In 2018 British Airways confirmed that Boateng had been chosen as the designer for its new uniform, to be launched as part of the organisation's centenary celebrations. This appointment was a matter of controversy amongst customers of the airline and staff alike, who had come to believe that the new uniform would be designed in partnership with the British brand Burberry. After 4 years of painstaking work with departments throughout the airline to consider the needs of those who would wear the uniform, Boateng's "British Airways x Ozwald Boateng" collection was launched by British Airways in 2023 in the midst of the airline's "A British Original" campaign.

==Film and television==
Boateng has designed bespoke costumes for films and TV shows including Mo' Better Blues, Hannibal, Lock, Stock and Two Smoking Barrels, Tomorrow Never Dies, Sex and the City, Ugly Betty, Eastern Promises, Gangster Number One, Alfie, Assault on Precinct 13, The Matrix, Miami Vice, Oceans 13, and Rush Hour 3.

Director Varon Bonicos filmed Boateng between 1998 and 2010 for a fly-on-the-wall feature documentary called A Man's Story, released in March 2012.

On 22 June 2006, the Sundance Channel and Reveille LLC released an eight-part real life documentary series called House of Boateng, tracking the journey of Boateng as he embarks on the expansion of his brand in the United States. The series was produced by Robert Redford and Ben Silverman.

As well as design, Boateng has created and directed film projects of his own.

- 1994: Debut show – his first venture into film alongside his Paris Catwalk show, a short movie dramatising the events and struggles leading up to the show.
- 2004: Arizona – First directorial debut, a short film entitled Catching Dreams, based in the Grand Canyon area. Shown at his debut show in Milan.
- 2004: Florence – A film released at the Pitti Imagine in Florence, chronicling the past 10 years of his life.
- 2004: Givenchy – a Japanese style manga style animation at his debut show as Creative Director for Givenchy.
- 2005: China – The short movie No Boundaries is filmed in the Guilin District of China. Shown at second show for Givenchy. It premieres at the Tremblant Film Festival in 2006, Canada, and comes second in the Short Film category.
- 2009: Why Style Matters – In collaboration with BBC4, a documentary on the significance of Savile Row in the 21st century and the renewed interest in Tailoring. Features Giorgio Armani.
- 2013: Our Future Made in Africa

==Personal life==
Boateng has said that his mantra is, "If you flow with history and don't fight with it, eventually it becomes a dance."

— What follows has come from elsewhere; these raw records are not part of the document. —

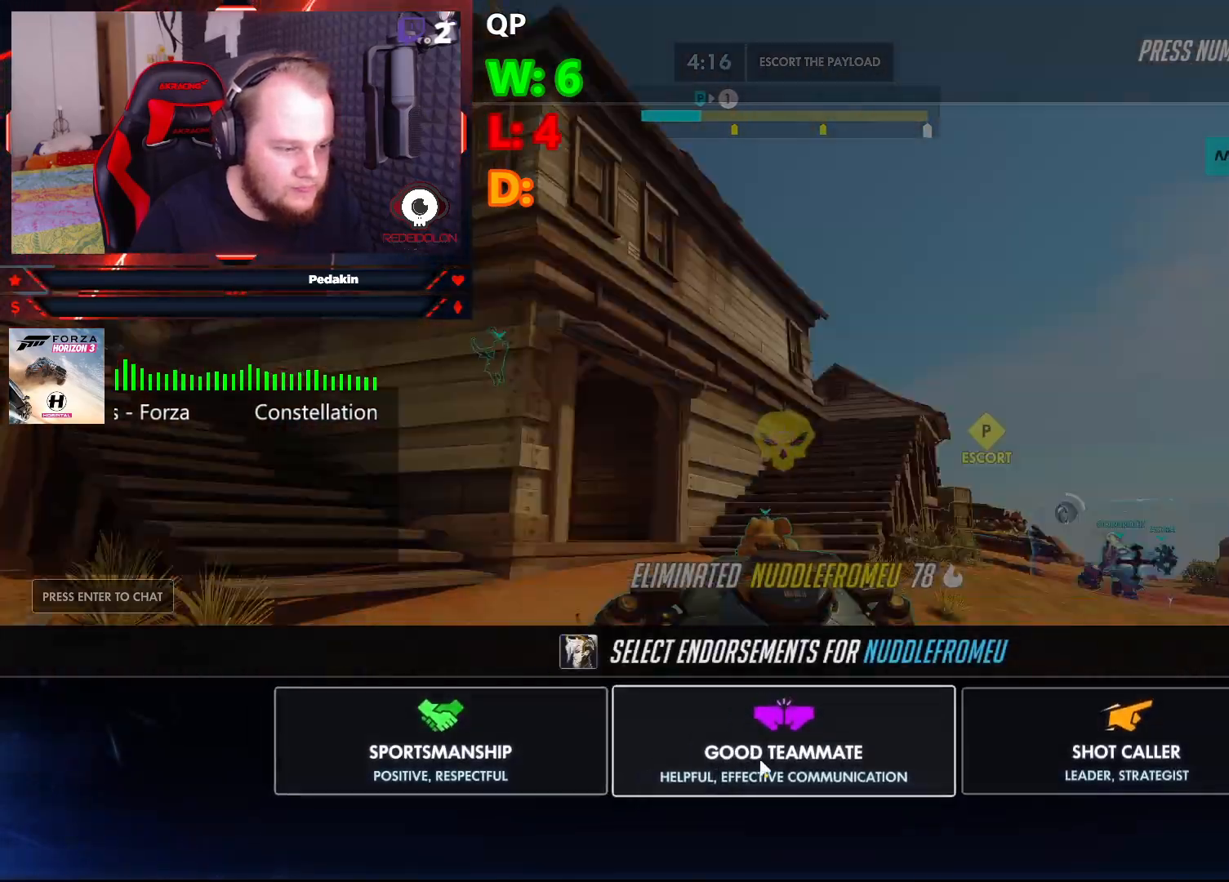
{"keys": [], "mouse": [], "events": [[20, "mouse_left", "down"], [62, "mouse_left", "up"]]}
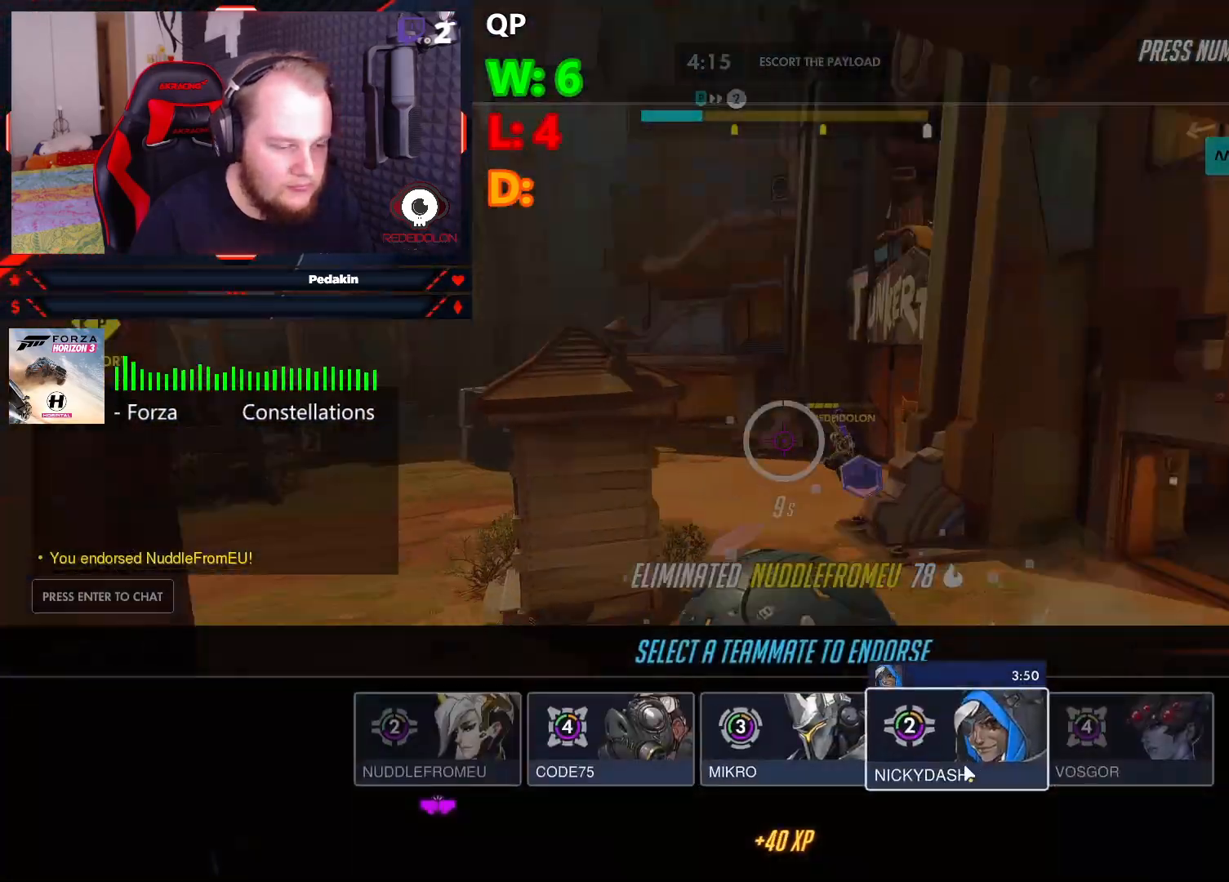
{"keys": [], "mouse": [], "events": []}
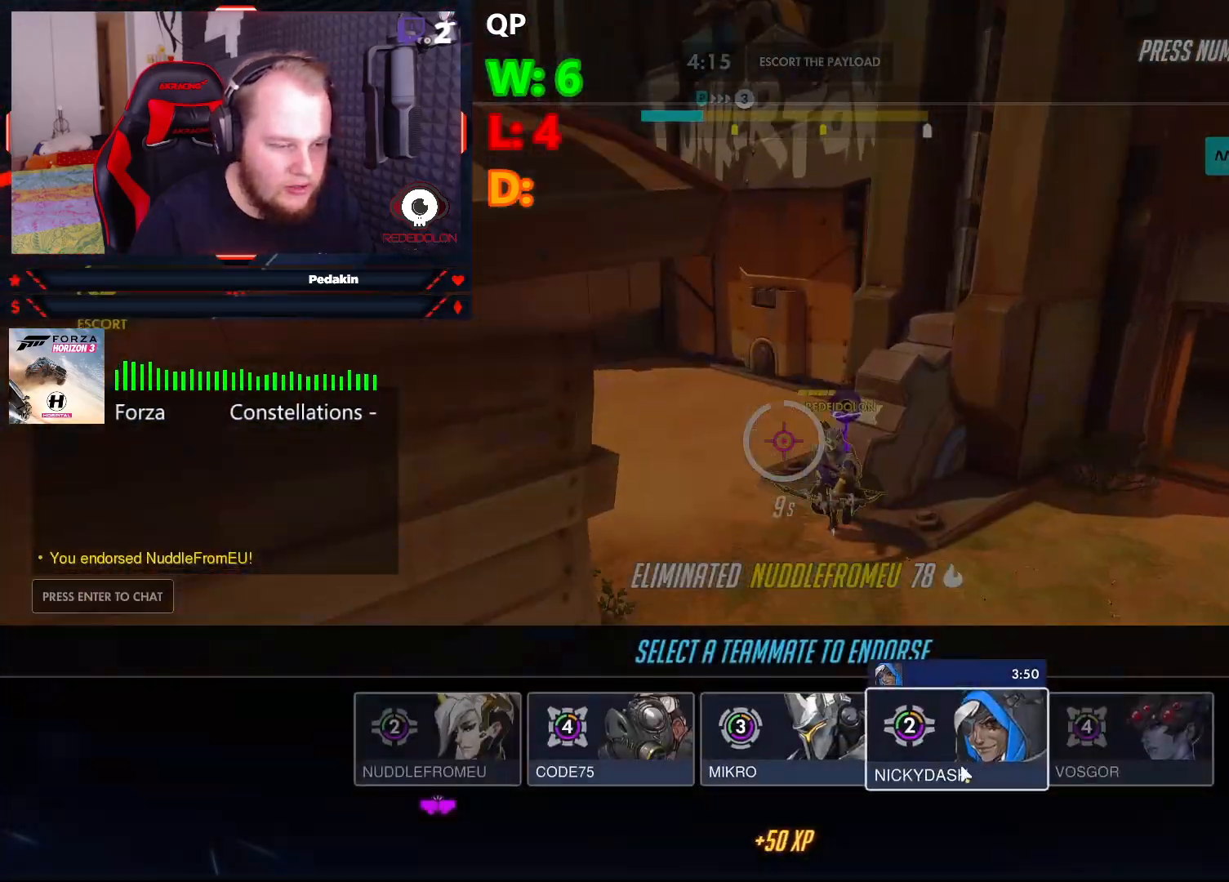
{"keys": [], "mouse": [], "events": []}
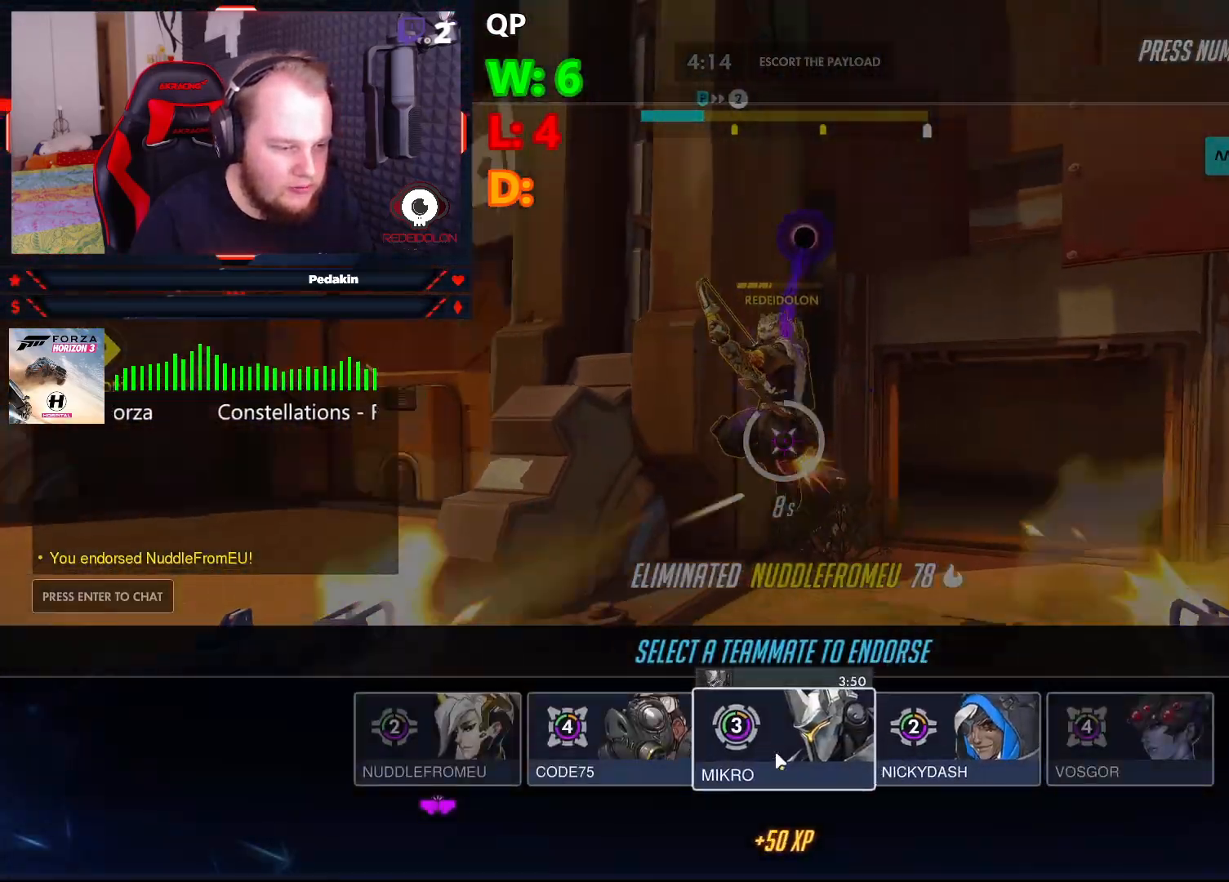
{"keys": [], "mouse": [], "events": []}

Boateng has an ex-wife named Pascale, though their wedding and divorce dates are unknown. He later married Azerbaijani fashion model Gyunel Taylor at an unknown date, and they had two children named Emilia and Oscar together before divorcing in 2009. Emilia also became a model and signed with Storm Management.

==Charity==
In 2008, Boateng was appointed to the REACH committee, as part of an independent panel to identify and recruit national role models who work to help raise aspirations of black boys.

Boateng, alongside Kola Aluko in partnership with Atlantic Energy, founded Made in Africa Foundation, a UK non-profit organisation established to assist the development of the African continent, by providing first-stage funding for feasibility studies and business development of large-scale infrastructure projects based in the region. The foundation was established on the basis of “reframing the dialogue and perception of Africa”, with the principals signing an agreement with the African Development Bank."

Featured as a 2018 special guest panellist at the London Business School African summit, addressing business on the continent, Boateng took part initialling a massive art collaboration Remember To Rise.